The board has received representations to that effect from several schools and principals across the country, people familiar with the development said on condition of anonymity. The proposal is to introduce two versions of the maths paper — one difficult and one relatively easy — for classes 9, 10, 11 and 12.
The rationale is that students who don’t intend to pursue the study of mathematics would be able to avoid the tag that they aren’t good at the subject if they score low marks in it at the high-school level.
“The subject expert committee is examining the proposal and is working out how the two different levels could be created. This would not only mean a different paper for the students, but a different curriculum,” one of the people cited above said on condition of anonymity.
For instance, students who want to take up engineering and sit for the Join Entrance Examination (JEE) Main and Advanced will be able to study mathematics at the higher level. Those who aspire to study medicine and sit for the National Eligibility cum Entrance Test (NEET) will have the choice of studying the subject at the easier level.
A second official, also requesting anonymity, noted that students aspiring to study economics or medicine don’t need to study higher level mathematics at the high school level, but at present have no option. “Sometimes, this leads to their overall performance coming down. At least this would give students a choice,” this person said.
Once the proposal is approved by the CBSE internally, it will be shared with the National Council of Educational Research and Training (NCERT) which is the body responsible for framing school curriculum.
Teachers welcomed the move. “It is an appreciable step. I think there can be uniformity till Class 10 but for Class 11 and 12, the mathematics utility for different streams is different,” said Manisha Paul, a mathematics teacher at the Mathura Road branch of Delhi Public School.

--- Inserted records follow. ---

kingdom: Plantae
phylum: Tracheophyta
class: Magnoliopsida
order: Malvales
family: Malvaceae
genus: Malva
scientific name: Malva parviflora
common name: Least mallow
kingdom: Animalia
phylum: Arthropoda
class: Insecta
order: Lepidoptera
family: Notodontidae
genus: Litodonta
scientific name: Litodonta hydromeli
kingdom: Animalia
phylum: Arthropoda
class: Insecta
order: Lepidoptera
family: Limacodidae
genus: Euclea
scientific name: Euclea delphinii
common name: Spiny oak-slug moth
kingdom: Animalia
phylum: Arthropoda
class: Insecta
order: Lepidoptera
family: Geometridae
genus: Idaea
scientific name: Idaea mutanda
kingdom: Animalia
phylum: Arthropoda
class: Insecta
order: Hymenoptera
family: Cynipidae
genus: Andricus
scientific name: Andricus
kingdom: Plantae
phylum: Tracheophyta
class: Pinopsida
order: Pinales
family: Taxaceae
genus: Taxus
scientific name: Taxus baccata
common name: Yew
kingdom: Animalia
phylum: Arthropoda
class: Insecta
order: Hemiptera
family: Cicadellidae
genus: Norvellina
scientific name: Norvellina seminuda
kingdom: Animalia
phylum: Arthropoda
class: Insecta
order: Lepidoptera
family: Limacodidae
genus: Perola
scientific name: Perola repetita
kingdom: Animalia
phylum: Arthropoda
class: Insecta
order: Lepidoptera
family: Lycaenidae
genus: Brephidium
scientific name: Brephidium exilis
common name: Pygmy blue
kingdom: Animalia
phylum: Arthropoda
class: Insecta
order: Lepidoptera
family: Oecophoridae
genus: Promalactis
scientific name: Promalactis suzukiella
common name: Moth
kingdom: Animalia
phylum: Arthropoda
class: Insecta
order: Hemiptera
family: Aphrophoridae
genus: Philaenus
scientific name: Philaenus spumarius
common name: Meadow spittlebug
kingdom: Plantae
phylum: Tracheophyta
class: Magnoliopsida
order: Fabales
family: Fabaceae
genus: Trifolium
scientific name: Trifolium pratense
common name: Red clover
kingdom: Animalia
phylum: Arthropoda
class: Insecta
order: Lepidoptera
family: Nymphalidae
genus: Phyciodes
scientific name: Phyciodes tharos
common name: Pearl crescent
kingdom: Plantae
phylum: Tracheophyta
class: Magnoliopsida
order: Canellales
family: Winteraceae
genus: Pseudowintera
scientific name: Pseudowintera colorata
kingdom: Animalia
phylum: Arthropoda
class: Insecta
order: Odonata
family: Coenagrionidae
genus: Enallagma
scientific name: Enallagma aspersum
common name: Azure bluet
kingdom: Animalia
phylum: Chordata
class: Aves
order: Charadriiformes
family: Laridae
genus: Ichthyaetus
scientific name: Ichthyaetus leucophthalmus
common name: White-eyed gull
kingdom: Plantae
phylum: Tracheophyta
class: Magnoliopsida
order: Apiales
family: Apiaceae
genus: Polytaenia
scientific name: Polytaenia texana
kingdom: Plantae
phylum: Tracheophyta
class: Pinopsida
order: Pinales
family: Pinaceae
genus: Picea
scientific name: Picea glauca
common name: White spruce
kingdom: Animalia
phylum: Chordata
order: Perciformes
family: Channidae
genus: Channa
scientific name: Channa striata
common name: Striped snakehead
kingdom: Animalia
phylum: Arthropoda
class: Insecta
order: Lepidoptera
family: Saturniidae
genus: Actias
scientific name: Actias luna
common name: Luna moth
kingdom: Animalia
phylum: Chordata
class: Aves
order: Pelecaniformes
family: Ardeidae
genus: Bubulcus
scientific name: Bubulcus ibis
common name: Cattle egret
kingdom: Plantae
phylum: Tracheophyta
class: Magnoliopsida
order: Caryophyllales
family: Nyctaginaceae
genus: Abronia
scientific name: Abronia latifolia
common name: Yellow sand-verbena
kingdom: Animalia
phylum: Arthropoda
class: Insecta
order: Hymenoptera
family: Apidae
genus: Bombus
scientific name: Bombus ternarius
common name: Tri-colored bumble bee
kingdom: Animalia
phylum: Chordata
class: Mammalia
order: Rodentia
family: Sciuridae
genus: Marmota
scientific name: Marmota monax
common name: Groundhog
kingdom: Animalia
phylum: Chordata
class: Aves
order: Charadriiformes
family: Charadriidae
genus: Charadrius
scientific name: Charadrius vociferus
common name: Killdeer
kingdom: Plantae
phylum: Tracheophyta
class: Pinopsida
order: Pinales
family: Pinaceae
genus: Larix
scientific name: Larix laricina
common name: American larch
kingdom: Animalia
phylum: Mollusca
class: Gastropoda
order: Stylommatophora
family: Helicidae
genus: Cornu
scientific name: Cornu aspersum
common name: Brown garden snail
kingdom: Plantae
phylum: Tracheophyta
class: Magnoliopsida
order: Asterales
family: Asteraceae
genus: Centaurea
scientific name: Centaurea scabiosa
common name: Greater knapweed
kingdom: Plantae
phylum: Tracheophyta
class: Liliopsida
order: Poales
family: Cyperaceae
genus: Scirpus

A number of school boards overseas follow this practice. For instance, the Cambridge International General Certificate of Secondary Education (IGSCE) has a core curriculum in each subject which is generally within the ability range of a large majority of the students. It also offers an extended curriculum that is designed for students who are more academically able. International Baccalaureate (IB) also provides this flexibility.
To ensure that universities accept the two different levels of mathematics being offered at the high school level, the proposal will also need to be approved by the University Grants Commission (UGC).
Explaining the proposal, a third person familiar with the development said, the curriculum would be designed in such a manner that students opting for higher mathematics will have to study, say calculus, but those opting for the easier level will not have to.
The Human Resource Development (HRD) ministry also formed a panel earlier this year to suggest measures to combat a maths phobia among students after a national survey of state-run schools revealed a “fear complex” among students on the subject.
The panel was formed by the HRD minister Prakash Javadekar, who had earlier said: “One thing has come up in the National Assessment Survey 2017 that students have fear complex about maths. We have formed a committee under Gujarat education minister Bhupendrasinh Chudasama to see how to remove that fear complex so that the students see it as a friendly subject.”
The survey also pointed out that learning levels for mathematics were progressively lower among government school students as they progressed from one class to another.